Conjoining two separate songs the way Kendrick does here is another bold choice. The “Sing About Me” part of the song runs for nearly seven minutes, while “Dying of Thirst” is much shorter, and in some ways unrelated—there aren’t really any musical themes in common between the two, except that they’re both heavy songs that are also prettier than they need to be, with the ethereal vocal melodies floating around the “Dying of Thirst” portion creating a sense of yearning that plays nicely with the lyrical motif that repeats throughout several of the verses—the line “tired of running,” and the idea of “dying of thirst” as a universal cause of death for people like the ones Good Kid, M.A.A.D. City is about—and where the way to avoid that fate is with “water, holy water, you need to be baptized,” as the voice who appears at the song’s outro explains.

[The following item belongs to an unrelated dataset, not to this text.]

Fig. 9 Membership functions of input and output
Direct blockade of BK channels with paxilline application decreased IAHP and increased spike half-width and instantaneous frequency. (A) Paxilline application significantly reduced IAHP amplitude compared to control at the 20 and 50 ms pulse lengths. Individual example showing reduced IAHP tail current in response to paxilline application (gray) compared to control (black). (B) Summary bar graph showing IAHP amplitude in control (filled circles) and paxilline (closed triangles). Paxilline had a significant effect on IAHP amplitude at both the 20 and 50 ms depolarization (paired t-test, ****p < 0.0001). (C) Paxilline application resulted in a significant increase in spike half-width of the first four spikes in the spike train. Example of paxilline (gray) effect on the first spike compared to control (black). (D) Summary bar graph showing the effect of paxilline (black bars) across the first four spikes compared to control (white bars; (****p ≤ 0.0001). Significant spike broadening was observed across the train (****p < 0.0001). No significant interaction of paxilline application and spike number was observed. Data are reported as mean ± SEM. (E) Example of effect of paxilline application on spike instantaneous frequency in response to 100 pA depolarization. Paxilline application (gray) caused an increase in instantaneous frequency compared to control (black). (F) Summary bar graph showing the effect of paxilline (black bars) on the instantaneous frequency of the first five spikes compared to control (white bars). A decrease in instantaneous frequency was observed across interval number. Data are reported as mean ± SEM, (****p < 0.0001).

That’s not a need I’ve ever felt, but I admire that Kendrick Lamar put all of that into a twelve-minute masterpiece, a song that speaks to the universal need that comes from the awareness of our own mortality and also to the specifics of the place he came from. Ultimately, “Sing About Me, I’m Dying of Thirst” is about both the universal and the specific in a way that serves to make them both feel like a part of the listener’s experience. At different points in our lives, we’re all dying of different kinds of thirsts, I suppose, and connecting that with the desire to be remembered is smart, and feels important to me. When the lights shut off for me, and it’s my turn to settle down, I wouldn’t mind sharing that with the people who are there to sing about me.